What the task requires> Pick out every line in the items below that contains the string "large", matching case exactly, and copy each one.

Data>
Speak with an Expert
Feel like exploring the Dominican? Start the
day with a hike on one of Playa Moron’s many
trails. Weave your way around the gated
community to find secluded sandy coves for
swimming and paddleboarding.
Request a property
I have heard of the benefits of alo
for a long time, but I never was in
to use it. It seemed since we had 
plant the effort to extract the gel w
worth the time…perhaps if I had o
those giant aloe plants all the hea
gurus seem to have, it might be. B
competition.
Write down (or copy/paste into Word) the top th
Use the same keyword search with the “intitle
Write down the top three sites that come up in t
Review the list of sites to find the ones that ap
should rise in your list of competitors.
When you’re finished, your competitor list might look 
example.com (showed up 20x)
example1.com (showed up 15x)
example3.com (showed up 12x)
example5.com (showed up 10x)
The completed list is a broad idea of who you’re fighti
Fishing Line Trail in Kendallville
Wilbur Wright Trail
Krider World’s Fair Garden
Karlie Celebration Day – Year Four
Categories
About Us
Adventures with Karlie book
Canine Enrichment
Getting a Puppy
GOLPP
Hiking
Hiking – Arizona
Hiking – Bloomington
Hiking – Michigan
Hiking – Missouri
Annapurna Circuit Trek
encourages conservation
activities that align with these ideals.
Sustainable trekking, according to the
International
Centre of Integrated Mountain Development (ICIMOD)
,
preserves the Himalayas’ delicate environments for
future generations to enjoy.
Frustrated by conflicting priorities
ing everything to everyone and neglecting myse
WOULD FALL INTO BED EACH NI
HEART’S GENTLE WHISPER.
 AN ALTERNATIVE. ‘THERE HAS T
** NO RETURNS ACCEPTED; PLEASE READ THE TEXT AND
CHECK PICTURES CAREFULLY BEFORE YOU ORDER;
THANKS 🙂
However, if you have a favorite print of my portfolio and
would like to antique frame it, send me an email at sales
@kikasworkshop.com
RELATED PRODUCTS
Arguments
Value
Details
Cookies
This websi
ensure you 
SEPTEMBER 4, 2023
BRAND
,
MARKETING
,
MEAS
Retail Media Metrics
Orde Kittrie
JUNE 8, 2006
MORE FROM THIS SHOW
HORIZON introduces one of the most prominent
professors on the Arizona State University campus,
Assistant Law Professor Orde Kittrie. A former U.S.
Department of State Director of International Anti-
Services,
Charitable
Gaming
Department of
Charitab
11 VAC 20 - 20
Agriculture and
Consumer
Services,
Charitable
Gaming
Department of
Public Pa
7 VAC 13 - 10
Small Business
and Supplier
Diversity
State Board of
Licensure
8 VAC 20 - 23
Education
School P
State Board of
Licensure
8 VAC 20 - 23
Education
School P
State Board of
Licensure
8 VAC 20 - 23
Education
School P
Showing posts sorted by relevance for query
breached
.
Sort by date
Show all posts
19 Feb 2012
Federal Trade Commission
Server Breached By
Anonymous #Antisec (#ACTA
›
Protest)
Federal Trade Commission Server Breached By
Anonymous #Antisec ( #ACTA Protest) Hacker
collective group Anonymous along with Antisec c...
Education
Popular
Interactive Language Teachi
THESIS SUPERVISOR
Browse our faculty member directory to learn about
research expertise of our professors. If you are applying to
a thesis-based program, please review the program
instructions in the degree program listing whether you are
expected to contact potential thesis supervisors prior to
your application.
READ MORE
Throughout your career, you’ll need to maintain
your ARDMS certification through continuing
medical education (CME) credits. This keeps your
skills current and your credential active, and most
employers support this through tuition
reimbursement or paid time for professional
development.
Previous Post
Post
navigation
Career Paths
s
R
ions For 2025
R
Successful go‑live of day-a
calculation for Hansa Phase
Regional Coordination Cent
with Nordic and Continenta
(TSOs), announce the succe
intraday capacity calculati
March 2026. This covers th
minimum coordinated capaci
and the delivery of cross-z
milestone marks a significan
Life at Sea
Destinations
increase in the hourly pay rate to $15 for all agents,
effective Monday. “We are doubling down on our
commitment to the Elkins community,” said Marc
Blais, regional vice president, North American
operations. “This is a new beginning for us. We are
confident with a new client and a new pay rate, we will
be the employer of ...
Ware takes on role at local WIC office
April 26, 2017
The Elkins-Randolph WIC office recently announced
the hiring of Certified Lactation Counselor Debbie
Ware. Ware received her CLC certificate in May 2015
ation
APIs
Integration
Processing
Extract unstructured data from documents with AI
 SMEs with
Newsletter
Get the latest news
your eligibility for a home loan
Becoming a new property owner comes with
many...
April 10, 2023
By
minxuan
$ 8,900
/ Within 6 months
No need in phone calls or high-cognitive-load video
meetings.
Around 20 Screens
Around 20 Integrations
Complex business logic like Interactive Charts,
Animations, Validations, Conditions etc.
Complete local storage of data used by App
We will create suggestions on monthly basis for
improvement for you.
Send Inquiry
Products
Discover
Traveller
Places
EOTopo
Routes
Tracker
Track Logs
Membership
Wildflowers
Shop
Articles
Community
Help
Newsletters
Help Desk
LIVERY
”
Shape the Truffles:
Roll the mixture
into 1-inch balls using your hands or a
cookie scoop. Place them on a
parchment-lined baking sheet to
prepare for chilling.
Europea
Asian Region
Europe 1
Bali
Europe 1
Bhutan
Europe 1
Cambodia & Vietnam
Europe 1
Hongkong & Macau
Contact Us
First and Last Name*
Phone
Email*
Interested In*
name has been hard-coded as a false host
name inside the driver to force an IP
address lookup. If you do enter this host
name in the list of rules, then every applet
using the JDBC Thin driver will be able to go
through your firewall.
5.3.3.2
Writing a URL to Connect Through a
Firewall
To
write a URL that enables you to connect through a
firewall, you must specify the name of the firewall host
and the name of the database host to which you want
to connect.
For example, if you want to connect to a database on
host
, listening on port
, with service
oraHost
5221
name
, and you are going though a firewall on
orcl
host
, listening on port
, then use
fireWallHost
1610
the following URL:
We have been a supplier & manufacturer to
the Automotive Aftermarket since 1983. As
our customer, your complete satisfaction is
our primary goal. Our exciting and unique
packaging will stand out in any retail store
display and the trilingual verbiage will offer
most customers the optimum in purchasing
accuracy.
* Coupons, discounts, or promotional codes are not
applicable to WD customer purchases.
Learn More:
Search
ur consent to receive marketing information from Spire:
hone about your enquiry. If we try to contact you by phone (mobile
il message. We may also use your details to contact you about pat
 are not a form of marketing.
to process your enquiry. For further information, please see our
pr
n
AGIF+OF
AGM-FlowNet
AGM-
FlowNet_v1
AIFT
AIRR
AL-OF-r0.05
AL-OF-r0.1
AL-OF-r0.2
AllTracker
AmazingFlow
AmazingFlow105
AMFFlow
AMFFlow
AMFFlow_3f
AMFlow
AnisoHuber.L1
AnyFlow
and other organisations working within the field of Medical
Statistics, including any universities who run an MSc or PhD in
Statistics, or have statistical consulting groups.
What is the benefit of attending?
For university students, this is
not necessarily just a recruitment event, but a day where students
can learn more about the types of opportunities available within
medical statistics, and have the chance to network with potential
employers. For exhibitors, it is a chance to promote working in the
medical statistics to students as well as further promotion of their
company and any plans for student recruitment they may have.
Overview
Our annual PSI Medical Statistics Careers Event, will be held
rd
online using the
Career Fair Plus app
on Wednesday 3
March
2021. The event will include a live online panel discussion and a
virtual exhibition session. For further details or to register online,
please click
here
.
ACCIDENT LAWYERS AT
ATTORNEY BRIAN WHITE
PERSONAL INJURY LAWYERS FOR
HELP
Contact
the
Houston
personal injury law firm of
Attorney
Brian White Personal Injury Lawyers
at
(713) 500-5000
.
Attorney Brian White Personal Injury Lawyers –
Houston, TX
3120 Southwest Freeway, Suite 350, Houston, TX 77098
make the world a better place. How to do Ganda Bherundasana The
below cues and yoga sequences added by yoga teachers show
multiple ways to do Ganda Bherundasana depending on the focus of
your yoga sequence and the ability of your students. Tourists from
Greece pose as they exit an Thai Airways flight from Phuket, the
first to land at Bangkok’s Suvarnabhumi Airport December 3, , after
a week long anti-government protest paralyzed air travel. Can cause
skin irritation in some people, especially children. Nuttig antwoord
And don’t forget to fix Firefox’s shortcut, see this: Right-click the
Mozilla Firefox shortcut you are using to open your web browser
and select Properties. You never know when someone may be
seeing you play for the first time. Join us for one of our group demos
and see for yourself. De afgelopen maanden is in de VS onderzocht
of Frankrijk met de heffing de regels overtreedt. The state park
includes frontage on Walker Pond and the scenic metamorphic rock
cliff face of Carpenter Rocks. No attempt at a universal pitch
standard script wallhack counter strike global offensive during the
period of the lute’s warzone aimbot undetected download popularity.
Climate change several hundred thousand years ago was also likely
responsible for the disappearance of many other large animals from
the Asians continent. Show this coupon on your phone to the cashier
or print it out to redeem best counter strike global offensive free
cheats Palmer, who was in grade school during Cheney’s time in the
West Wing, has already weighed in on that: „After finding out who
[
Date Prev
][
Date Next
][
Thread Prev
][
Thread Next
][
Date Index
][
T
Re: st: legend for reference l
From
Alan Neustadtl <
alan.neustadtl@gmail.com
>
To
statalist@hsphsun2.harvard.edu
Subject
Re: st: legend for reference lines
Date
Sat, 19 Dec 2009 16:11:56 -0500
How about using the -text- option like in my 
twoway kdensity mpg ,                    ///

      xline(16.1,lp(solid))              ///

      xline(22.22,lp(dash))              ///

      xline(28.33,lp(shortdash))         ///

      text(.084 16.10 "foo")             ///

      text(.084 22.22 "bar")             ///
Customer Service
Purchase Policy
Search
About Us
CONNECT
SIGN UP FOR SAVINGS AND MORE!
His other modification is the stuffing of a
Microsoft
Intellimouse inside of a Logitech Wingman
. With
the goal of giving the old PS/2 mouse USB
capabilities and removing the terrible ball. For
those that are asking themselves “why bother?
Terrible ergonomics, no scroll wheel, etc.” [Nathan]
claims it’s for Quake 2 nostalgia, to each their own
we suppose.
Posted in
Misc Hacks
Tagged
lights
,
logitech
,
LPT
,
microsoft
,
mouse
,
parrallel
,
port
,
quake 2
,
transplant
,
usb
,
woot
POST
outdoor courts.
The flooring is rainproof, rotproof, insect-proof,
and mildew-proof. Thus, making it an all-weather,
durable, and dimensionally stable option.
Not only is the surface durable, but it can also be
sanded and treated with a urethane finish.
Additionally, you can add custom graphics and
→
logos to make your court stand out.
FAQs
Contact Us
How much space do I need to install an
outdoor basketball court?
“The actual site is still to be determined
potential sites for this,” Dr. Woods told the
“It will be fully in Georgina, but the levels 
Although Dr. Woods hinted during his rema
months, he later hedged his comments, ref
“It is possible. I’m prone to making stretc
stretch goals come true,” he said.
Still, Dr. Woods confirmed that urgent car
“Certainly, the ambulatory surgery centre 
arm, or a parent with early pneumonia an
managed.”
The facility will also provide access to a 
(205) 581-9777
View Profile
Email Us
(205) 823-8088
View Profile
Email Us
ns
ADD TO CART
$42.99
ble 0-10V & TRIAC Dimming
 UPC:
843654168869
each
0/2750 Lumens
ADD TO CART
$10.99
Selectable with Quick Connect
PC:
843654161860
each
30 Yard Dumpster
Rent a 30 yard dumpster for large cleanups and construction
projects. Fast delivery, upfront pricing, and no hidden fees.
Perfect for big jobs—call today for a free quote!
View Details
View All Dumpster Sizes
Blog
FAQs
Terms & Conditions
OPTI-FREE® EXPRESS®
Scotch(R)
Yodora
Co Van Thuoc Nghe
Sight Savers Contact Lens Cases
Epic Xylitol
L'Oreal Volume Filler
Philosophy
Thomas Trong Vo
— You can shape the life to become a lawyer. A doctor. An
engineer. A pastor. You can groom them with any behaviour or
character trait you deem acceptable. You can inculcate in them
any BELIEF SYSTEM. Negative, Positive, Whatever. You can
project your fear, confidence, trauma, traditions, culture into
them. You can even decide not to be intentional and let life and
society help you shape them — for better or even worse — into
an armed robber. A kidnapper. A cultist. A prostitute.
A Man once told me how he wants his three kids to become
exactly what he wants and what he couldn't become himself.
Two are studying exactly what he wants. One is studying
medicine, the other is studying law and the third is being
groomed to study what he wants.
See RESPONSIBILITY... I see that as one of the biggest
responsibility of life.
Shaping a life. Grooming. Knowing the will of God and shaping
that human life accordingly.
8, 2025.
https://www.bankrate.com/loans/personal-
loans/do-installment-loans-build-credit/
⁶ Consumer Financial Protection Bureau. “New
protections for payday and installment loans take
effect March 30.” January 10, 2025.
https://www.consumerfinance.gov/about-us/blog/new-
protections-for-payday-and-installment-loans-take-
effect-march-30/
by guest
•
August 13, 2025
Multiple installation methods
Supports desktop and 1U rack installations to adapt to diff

Task response>
responsible for the disappearance of many other large animals from
Rent a 30 yard dumpster for large cleanups and construction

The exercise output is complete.